It’s fun to debate the issue: to write or not to write the sex scene. Not long ago I edited a highly sexual book and found it to be a pleasurable experience and sometimes stimulating. Despite finding it salacious when I first read a sample, I changed my mind when I discovered it was very humorous. It was written by a young math teacher in his 30s and he didn’t have outdated compunctions about sex. When I’d grown up, sex was a sinful thing to be hidden and whispered about. The majority of us were not so innocent but pretended we were pure. Lots of hypocrisy exists concerning sex and that will probably never change. I went through a time in college when I was asking girlfriends if they were still virgins! Hilarious now, (I wonder who was lying?) but some of us kept our virginity longer in the early 60s.

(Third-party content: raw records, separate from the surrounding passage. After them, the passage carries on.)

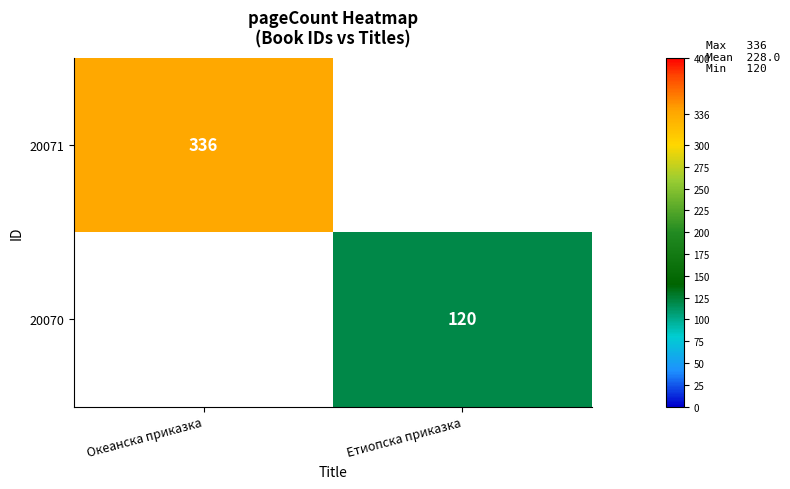

The 20071 series shows 336 at Океанска приказка. True or false?

True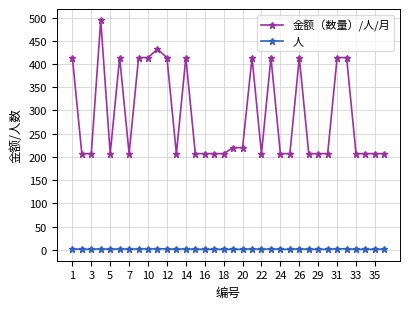

What is the difference between the maximum and minimum values in the 金额（数量）/人/月 series?

287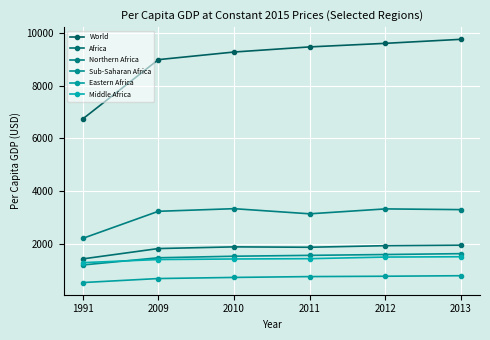

Is it true that Eastern Africa equals 759.8 at 2012?

True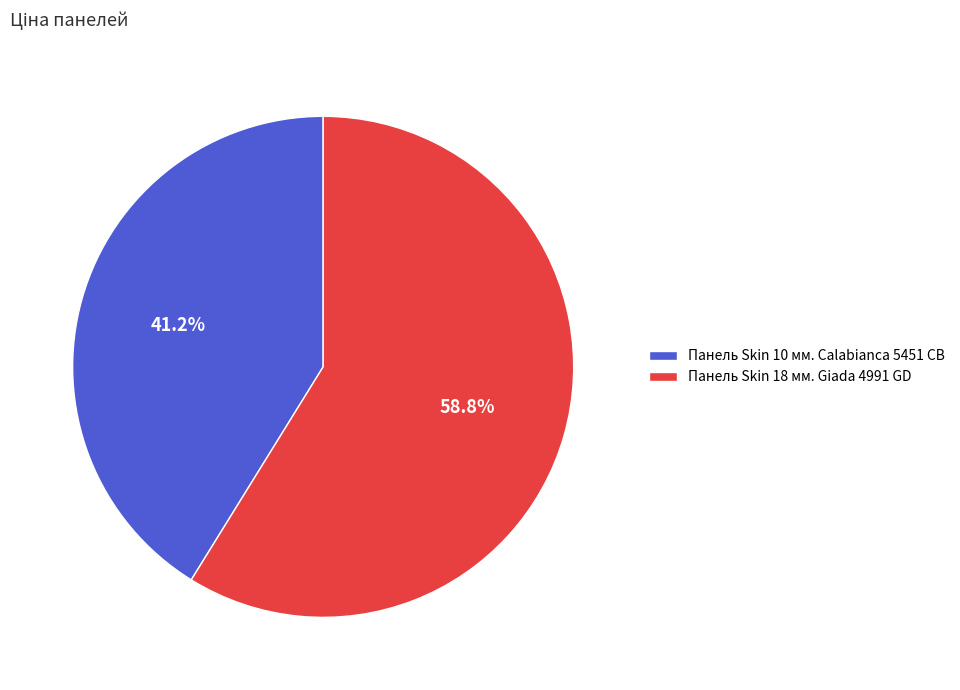

Does any single category account for the majority?

Yes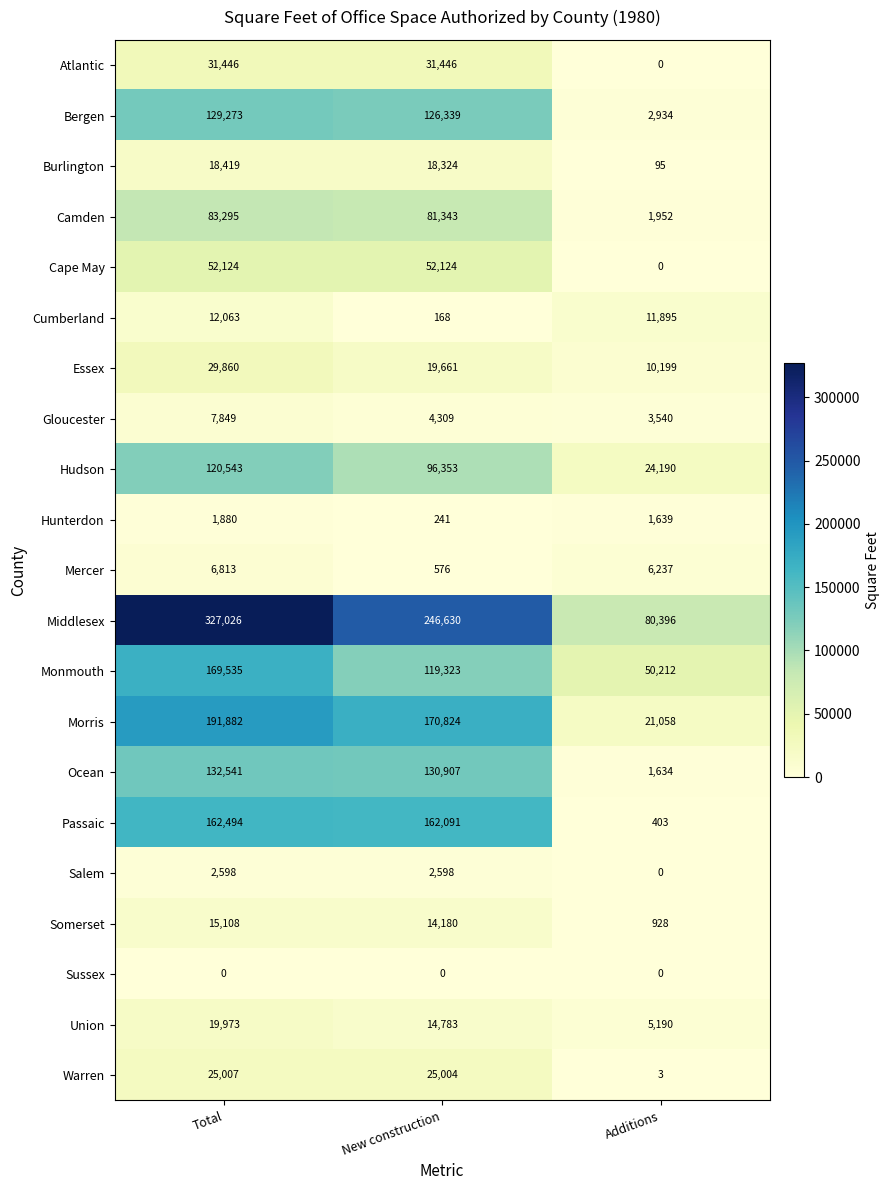

What is the sum of the Morris values at Total and New construction?

362706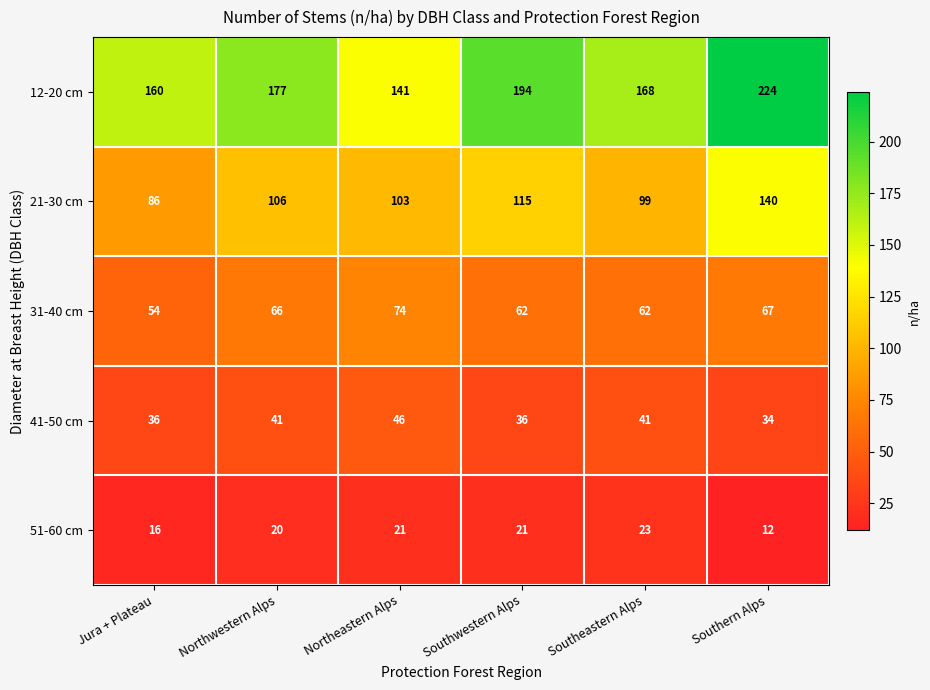

True or false: 41-50 cm has a value of 41 at Southeastern Alps.

True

I admired Dave’s easy way of writing about his adventures; he’d already put them on a blog; in case you’re interested—www.daveglenn.com. His writing is quite explicit; he doesn’t mince words. And he didn’t treat himself as the stud king. He described his mistakes, his rejections, and the hilarious escapades from meeting all sorts of women, both young and older, in bars or online, as well as encountering foreign girls available on travels to Europe, Australia, etc.

Dave told me he thinks casual sex and having sex buddies is fine, if it’s done responsibly so that no one’s feelings are hurt. He’s not averse to masturbating but having the real thing is more fun. And he doesn’t need a commitment or marriage to sanctify his sexual urges.

Editing his book brought me up-to-date. My, my…Sex was treated as a perfectly natural part of life (Kinsey had thought so in the early part of the 20th century: wish I’d read him earlier!) Modern girls are just as anxious as guys to crawl into bed or wherever the assignation might be, despite emotional or sometimes physical risks. One night stands.

Sex may be freer and more open now in the Western World but, being humans, there are usually emotional strings of one sort or another, especially for women. I must conclude I’m still betwixt and between. At least many of us can read about sex these days without having apoplexy.